═════ SUPPLIED RECORDS
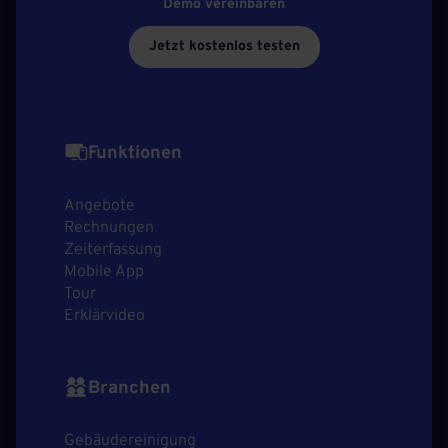
Demo vereinbaren
Jetzt kostenlos testen
Funktionen
Angebote
Rechnungen
Zeiterfassung
Mobile App
Tour
Erklärvideo
Branchen
Gebäudereinigung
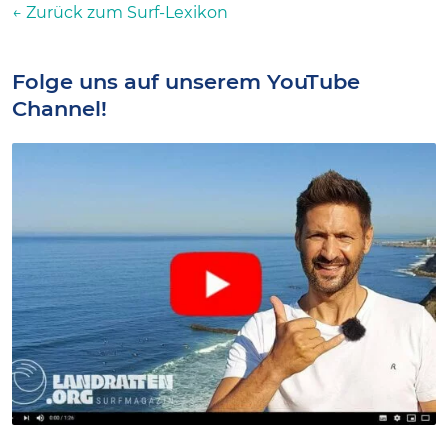
← Zurück zum Surf-Lexikon
Folge uns auf unserem YouTube
Channel!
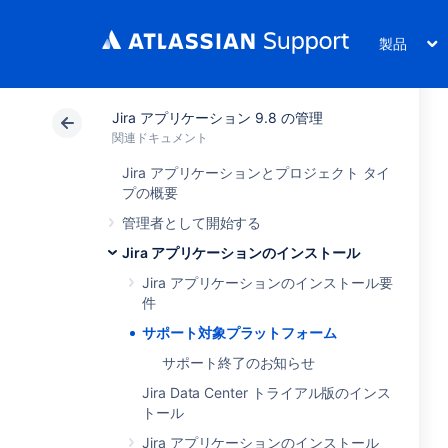
製品
Jira アプリケーション 9.8 の管理
関連ドキュメント
Jira アプリケーションとプロジェクト タイ
プの概要
管理者として開始する
Jira アプリケーションのインストール
Jira アプリケーションのインストール要
件
サポート対象プラットフォーム
サポート終了のお知らせ
Jira Data Center トライアル版のインス
トール
Jira アプリケーションのインストール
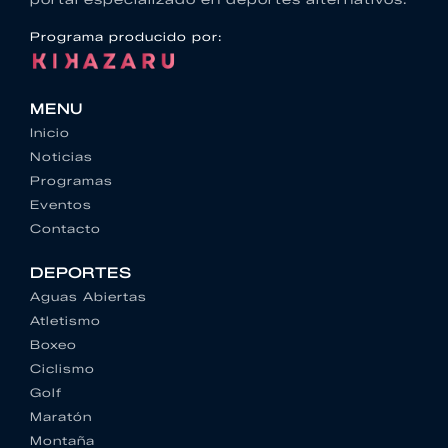
Programa producido por:
MENU
Inicio
Noticias
Programas
Eventos
Contacto
DEPORTES
Aguas Abiertas
Atletismo
Boxeo
Ciclismo
Golf
Maratón
Montaña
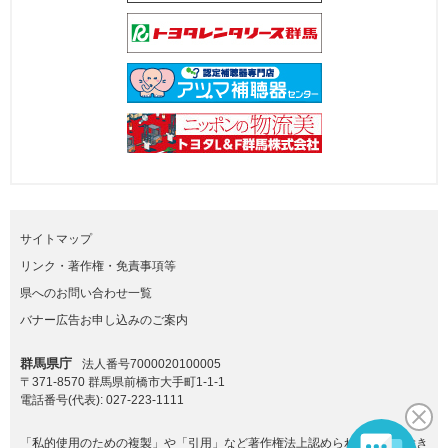
サイトマップ
リンク・著作権・免責事項等
県へのお問い合わせ一覧
バナー広告お申し込みのご案内
群馬県庁
法人番号7000020100005
〒371-8570 群馬県前橋市大手町1-1-1
電話番号(代表):
027-223-1111
「私的使用のための複製」や「引用」など著作権法上認められた場合を除き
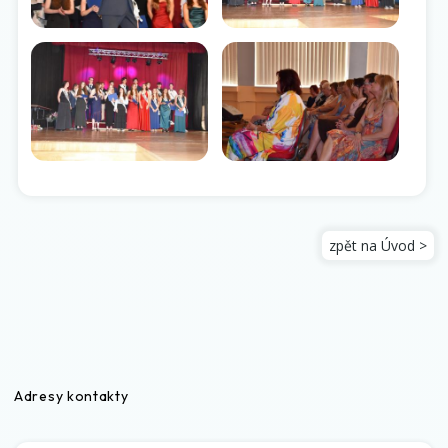
zpět na Úvod >
Adresy kontakty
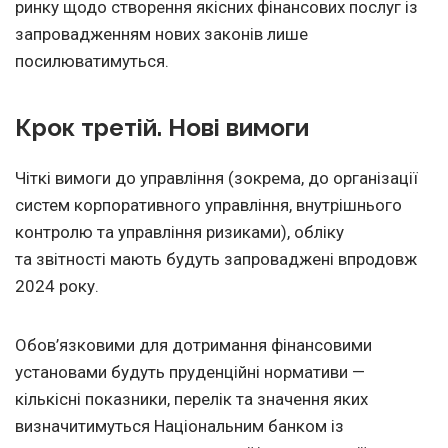
ринку щодо створення якісних фінансових послуг із
запровадженням нових законів лише
посилюватимуться.
Крок третій. Нові вимоги
Чіткі вимоги до управління (зокрема, до організації
систем корпоративного управління, внутрішнього
контролю та управління ризиками), обліку
та звітності мають будуть запроваджені впродовж
2024 року.
Обов’язковими для дотримання фінансовими
установами будуть пруденційні нормативи —
кількісні показники, перелік та значення яких
визначитимуться Національним банком із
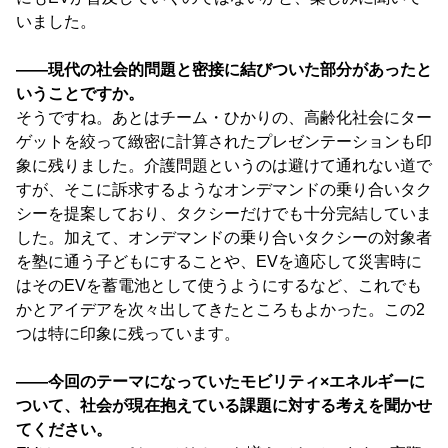
いました。
――現代の社会的問題と密接に結びついた部分があったと
いうことですか。
そうですね。あとはチーム・ひかりの、高齢化社会にター
ゲットを絞って緻密に計算されたプレゼンテーションも印
象に残りました。介護問題というのは避けて通れない道で
すが、そこに訴求するようなオンデマンドの乗り合いタク
シーを提案しており、タクシーだけでも十分完結していま
した。加えて、オンデマンドの乗り合いタクシーの対象者
を塾に通う子どもにすることや、EVを適応して災害時に
はそのEVを蓄電池として使うようにするなど、これでも
かとアイデアを次々出してきたところもよかった。この2
つは特に印象に残っています。
――今回のテーマになっていたモビリティ×エネルギーに
ついて、社会が現在抱えている課題に対する考えを聞かせ
てください。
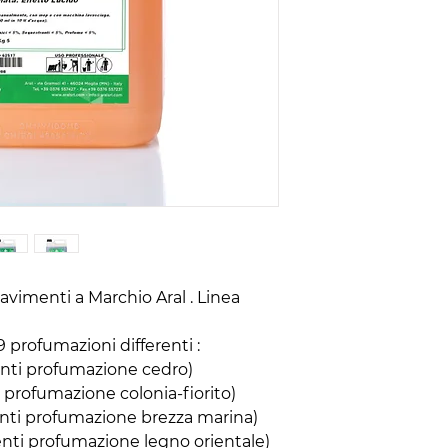
imenti a Marchio Aral . Linea
profumazioni differenti :
ti profumazione cedro)
profumazione colonia-fiorito)
ti profumazione brezza marina)
ti profumazione legno orientale)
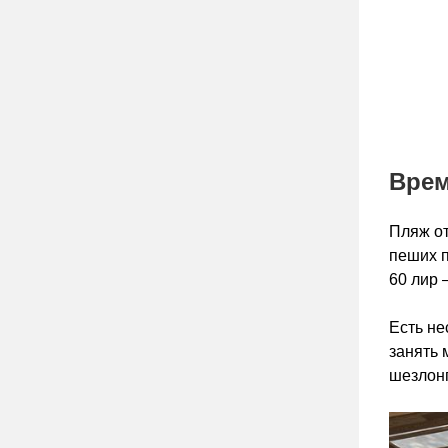
Врем
Пляж от
пеших п
60 лир 
Есть не
занять 
шезлонг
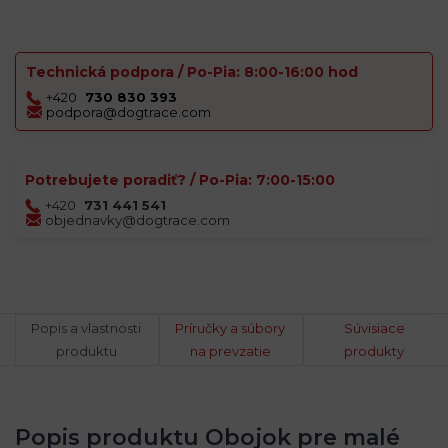
Technická podpora / Po-Pia: 8:00-16:00 hod
+420
730 830 393
podpora@dogtrace.com
Potrebujete poradiť? / Po-Pia: 7:00-15:00
+420
731 441 541
objednavky@dogtrace.com
Popis a vlastnosti
Príručky a súbory
Súvisiace
produktu
na prevzatie
produkty
Popis produktu Obojok pre malé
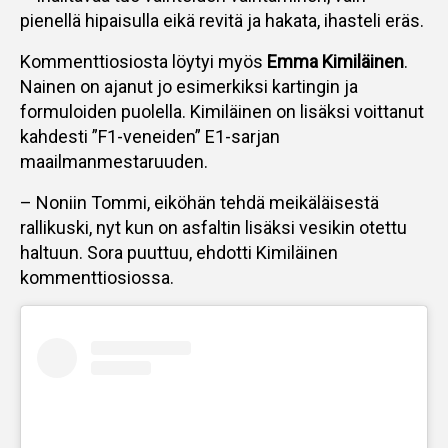
pienellä hipaisulla eikä revitä ja hakata, ihasteli eräs.
Kommenttiosiosta löytyi myös
Emma Kimiläinen
.
Nainen on ajanut jo esimerkiksi kartingin ja
formuloiden puolella. Kimiläinen on lisäksi voittanut
kahdesti ”F1-veneiden” E1-sarjan
maailmanmestaruuden.
– Noniin Tommi, eiköhän tehdä meikäläisestä
rallikuski, nyt kun on asfaltin lisäksi vesikin otettu
haltuun. Sora puuttuu, ehdotti Kimiläinen
kommenttiosiossa.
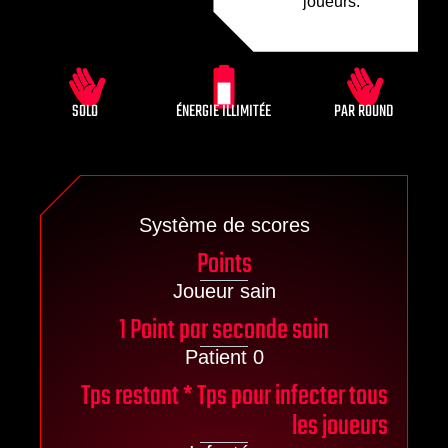
joueurs.
SOLO
ÉNERGIE ILLIMITÉE
PAR ROUND
Système de scores
Points
Joueur sain
1 Point par seconde sain
Patient 0
Tps restant * Tps pour infecter tous
les joueurs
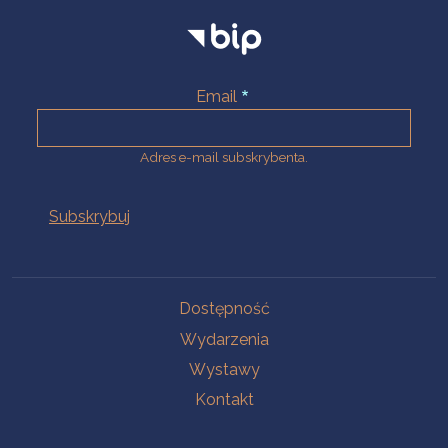
Email
Adres e-mail subskrybenta.
Na skróty
Dostępność
Wydarzenia
Wystawy
Kontakt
══════════
EXERCISE DETAILS:
Can you lay out every line of text from these rows as a JSON list of strings, one string per line, skipping blank lines and leaving the pictures out?

EXPECTED ANSWER:
[
  "Demo vereinbaren",
  "Jetzt kostenlos testen",
  "Funktionen",
  "Angebote",
  "Rechnungen",
  "Zeiterfassung",
  "Mobile App",
  "Tour",
  "Erklärvideo",
  "Branchen",
  "Gebäudereinigung",
  "← Zurück zum Surf-Lexikon",
  "Folge uns auf unserem YouTube",
  "Channel!",
  "製品",
  "Jira アプリケーション 9.8 の管理",
  "関連ドキュメント",
  "Jira アプリケーションとプロジェクト タイ",
  "プの概要",
  "管理者として開始する",
  "Jira アプリケーションのインストール",
  "Jira アプリケーションのインストール要",
  "件",
  "サポート対象プラットフォーム",
  "サポート終了のお知らせ",
  "Jira Data Center トライアル版のインス",
  "トール",
  "Jira アプリケーションのインストール",
  "Programa producido por:",
  "MENU",
  "Inicio",
  "Noticias",
  "Programas",
  "Eventos",
  "Contacto",
  "DEPORTES",
  "Aguas Abiertas",
  "Atletismo",
  "Boxeo",
  "Ciclismo",
  "Golf",
  "Maratón",
  "Montaña",
  "サイトマップ",
  "リンク・著作権・免責事項等",
  "県へのお問い合わせ一覧",
  "バナー広告お申し込みのご案内",
  "群馬県庁",
  "法人番号7000020100005",
  "〒371-8570 群馬県前橋市大手町1-1-1",
  "電話番号(代表):",
  "027-223-1111",
  "「私的使用のための複製」や「引用」など著作権法上認められた場合を除き",
  "zpět na Úvod >",
  "Adresy kontakty",
  "ринку щодо створення якісних фінансових послуг із",
  "запровадженням нових законів лише",
  "посилюватимуться.",
  "Крок третій. Нові вимоги",
  "Чіткі вимоги до управління (зокрема, до організації",
  "систем корпоративного управління, внутрішнього",
  "контролю та управління ризиками), обліку",
  "та звітності мають будуть запроваджені впродовж",
  "2024 року.",
  "Обов’язковими для дотримання фінансовими",
  "установами будуть пруденційні нормативи —",
  "кількісні показники, перелік та значення яких",
  "визначитимуться Національним банком із",
  "いました。",
  "――現代の社会的問題と密接に結びついた部分があったと",
  "いうことですか。",
  "そうですね。あとはチーム・ひかりの、高齢化社会にター",
  "ゲットを絞って緻密に計算されたプレゼンテーションも印",
  "象に残りました。介護問題というのは避けて通れない道で",
  "すが、そこに訴求するようなオンデマンドの乗り合いタク",
  "シーを提案しており、タクシーだけでも十分完結していま",
  "した。加えて、オンデマンドの乗り合いタクシーの対象者",
  "を塾に通う子どもにすることや、EVを適応して災害時に",
  "はそのEVを蓄電池として使うようにするなど、これでも",
  "かとアイデアを次々出してきたところもよかった。この2",
  "つは特に印象に残っています。",
  "――今回のテーマになっていたモビリティ×エネルギーに",
  "ついて、社会が現在抱えている課題に対する考えを聞かせ",
  "てください。",
  "imenti a Marchio Aral . Linea",
  "profumazioni differenti :",
  "ti profumazione cedro)",
  "profumazione colonia-fiorito)",
  "ti profumazione brezza marina)",
  "ti profumazione legno orientale)",
  "Врем",
  "Пляж от",
  "пеших п",
  "60 лир ",
  "Есть не",
  "занять ",
  "шезлонг",
  "Technická podpora / Po-Pia: 8:00-16:00 hod",
  "+420",
  "730 830 393",
  "podpora@dogtrace.com",
  "Potrebujete poradiť? / Po-Pia: 7:00-15:00",
  "+420",
  "731 441 541",
  "objednavky@dogtrace.com",
  "Popis a vlastnosti",
  "Príručky a súbory",
  "Súvisiace",
  "produktu",
  "na prevzatie",
  "produkty",
  "Popis produktu Obojok pre malé",
  "pienellä hipaisulla eikä revitä ja hakata, ihasteli eräs.",
  "Kommenttiosiosta löytyi myös",
  "Emma Kimiläinen",
  ".",
  "Nainen on ajanut jo esimerkiksi kartingin ja",
  "formuloiden puolella. Kimiläinen on lisäksi voittanut",
  "kahdesti ”F1-veneiden” E1-sarjan",
  "maailmanmestaruuden.",
  "– Noniin Tommi, eiköhän tehdä meikäläisestä",
  "rallikuski, nyt kun on asfaltin lisäksi vesikin otettu",
  "haltuun. Sora puuttuu, ehdotti Kimiläinen",
  "kommenttiosiossa.",
  "joueurs.",
  "SOLO",
  "ÉNERGIE ILLIMITÉE",
  "PAR ROUND",
  "Système de scores",
  "Points",
  "Joueur sain",
  "1 Point par seconde sain",
  "Patient 0",
  "Tps restant * Tps pour infecter tous",
  "les joueurs",
  "Email",
  "Adres e-mail subskrybenta.",
  "Na skróty",
  "Dostępność",
  "Wydarzenia",
  "Wystawy",
  "Kontakt"
]